The perfection was the teensiest bit disconcerting, and I’d had to make a conscious decision between tiptoeing my way across the front porch so I didn’t ruin the symmetry with a single speck of dirt, and kicking the entry mat to an odd angle. And there was a puddle out on the sidewalk that I’d walked around. What would the house do if I tracked mud onto the porch?

The door suddenly swung open. “Why are you smiling?” a high-pitched voice asked.

I looked ahead and up and then finally down. Standing in front of me, instead of the elderly and wizened person my imagination had assumed a Dana Coburn would be, was someone little more than a child. She—or he—was shorter than my five feet and thin, with lank hair swinging past the jawline, wearing jeans and a plain T-shirt. There were zero indications of gender.

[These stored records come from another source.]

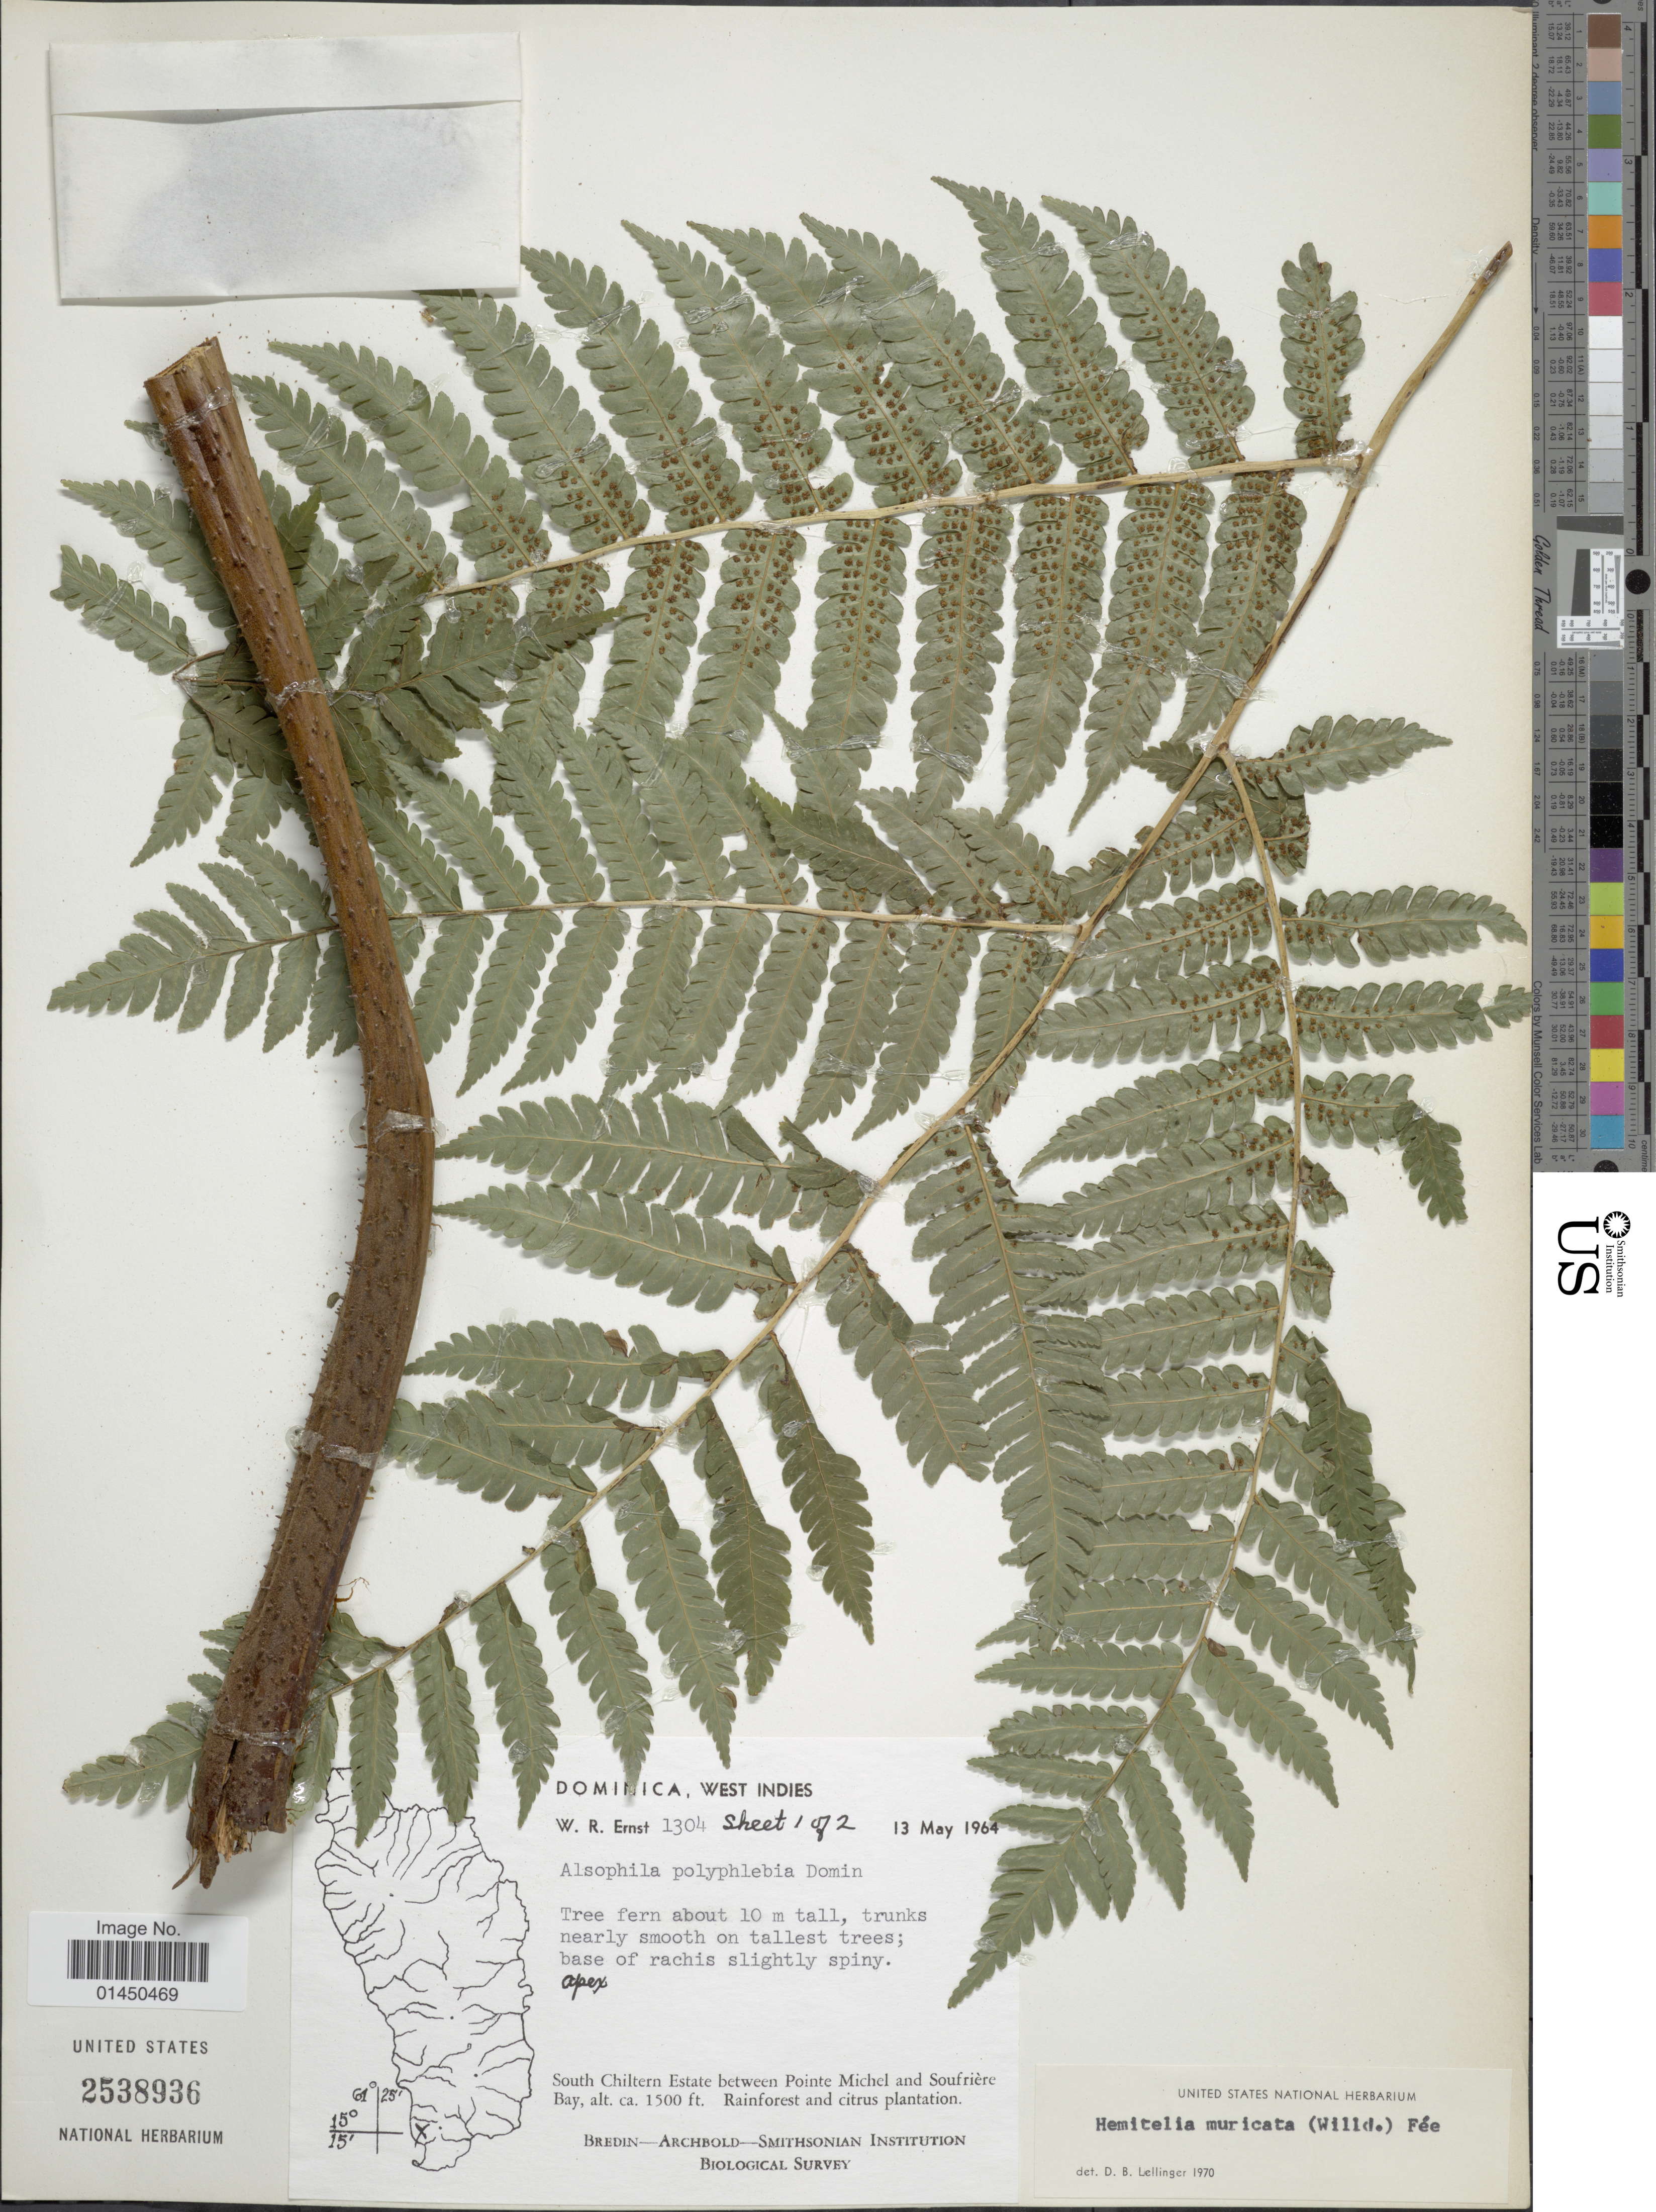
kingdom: Plantae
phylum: Tracheophyta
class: Polypodiopsida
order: Cyatheales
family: Cyatheaceae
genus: Cyathea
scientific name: Cyathea muricata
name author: (Willd.) Fée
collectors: W. R. Ernst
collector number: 1304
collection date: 1964-05-13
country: Dominica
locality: South Chiltern Estate between Pointe Michel and Soufriere Bay, rainforest and citrus plantation.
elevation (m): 457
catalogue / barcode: US 2538936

“Hi,” I said. “My name is Minnie Hamilton. Rafe Niswander called yesterday. I’d like to talk to Dana Coburn.” The kid’s gaze didn’t falter. “Is, ah, Dana here?”

“You didn’t answer my question,” the kid said. “Why were you smiling?”

I blinked. Social niceties were clearly not going to be part of this conversation. Which meant I could tell the complete truth.

“It’s the porch,” I said, nodding at the pristine floor. “I was picturing so much mud all over it that the house would want to shake it off like a dog shaking off water.”

The kid stared at me. “Interesting. Ridiculous, but interesting.” She—he?—walked away, leaving the door open. After a short hesitation, I followed.

“You’re Dana?” I asked, hurrying after. There was no reply as we trekked through a large entryway, skimmed around the edge of a massive living room, and marched across a formal dining room. I gained an impression of old money and good taste. At long last, we reached a kitchen that was so clean and white, it almost hurt my eyes.

The kid sat on a stool at the corner of a white granite-topped island and pointed. I sat primly on the stool indicated and waited.

Dana, because I could only assume that’s who it was, peered into my eyes. “Why are your pupils dilated? Are you taking recreational pharmaceuticals?”

“Eye doctor,” I said. “She likes to check for—”

“Retinal detachment.” Dana waved away the rest of my explanation. Not interesting enough, no doubt. “Mr. Niswander told my mother you’d like information about the DeKeyser family.”